The objective of this conference is to share on the interpretation to be given to the Austria Asphalt judgment of 7 September 2017. This judgment returned to the distinction between "notifiable" and "non-notifiable" joint ventures and shifted the pre-established lines, bringing more clarity on this issue, while reducing the scope of "notifiable" joint ventures at the European level. The impact of the solution adopted by the Court concerns the European Union and France, which apply a unitary definition of concentration. Discussions will focus on three topics in succession: (i) the legal context prior to the Austria Asphalt judgment, (ii) the solution provided by the judgment, and (iii) the state of the law for joint venture schemes other than the one submitted to the Court’s assessment.
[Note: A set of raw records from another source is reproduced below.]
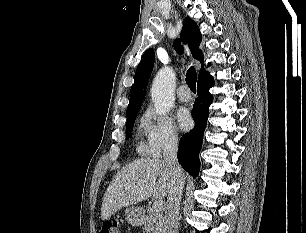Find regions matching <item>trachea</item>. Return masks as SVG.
<instances>
[{
	"label": "trachea",
	"mask_w": 306,
	"mask_h": 233,
	"mask_svg": "<svg viewBox=\"0 0 306 233\" xmlns=\"http://www.w3.org/2000/svg\"><path fill=\"white\" fill-rule=\"evenodd\" d=\"M197 73L194 67H190L186 74V83L192 91H196Z\"/></svg>",
	"instance_id": "trachea-1"
}]
</instances>
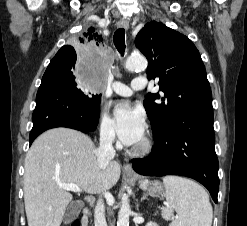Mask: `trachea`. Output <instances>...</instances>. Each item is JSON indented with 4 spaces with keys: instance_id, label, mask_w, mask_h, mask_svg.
Here are the masks:
<instances>
[{
    "instance_id": "3493384b",
    "label": "trachea",
    "mask_w": 247,
    "mask_h": 226,
    "mask_svg": "<svg viewBox=\"0 0 247 226\" xmlns=\"http://www.w3.org/2000/svg\"><path fill=\"white\" fill-rule=\"evenodd\" d=\"M113 42L117 50L124 55L125 52V30L123 28H119L115 31L113 36Z\"/></svg>"
}]
</instances>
THE PREVIOUS LEGAL FRAMEWORK AT EUROPEAN AND FRENCH LEVEL
Jose-Maria Carpi Badia
The question referred for a preliminary ruling in the Austria Asphalt judgment was the first to concern the Merger Regulation. As regards the European legal framework for acquisitions of joint control and operations involving joint ventures, the Regulation contains three key provisions. Firstly, recital 20 states in general terms that the transactions covered by the Regulation are those which have the potential to affect the structure of the market, of which transactions involving joint ventures may form part. Article 3(1)(b) establishes that the acquisition of joint control (i.e. control by several undertakings) over an undertaking or part thereof constitutes a concentration within the meaning of the Regulation. Article 3(4) also qualifies the creation of ’full function’ joint ventures as a concentration within the meaning of Article 3(1)(b). However, the Regulation does not specify the relationship between these two rules. In turn, the Commission’s Jurisdictional Notice contains several clarifications. Point 24 gives a definition of "undertaking" which must be a set of assets "having a presence on the market and to which a turnover can be attributed". Paragraph 92, which concerns full-function joint ventures within the meaning of Article 3(4) of the Regulation, states that it may be either a wholly new joint venture or a contribution of assets by one or more of the parent companies. Finally, paragraph 91 states that the joint acquisition of an undertaking from a third party may constitute a concentration without it being necessary to consider the full-function criterion.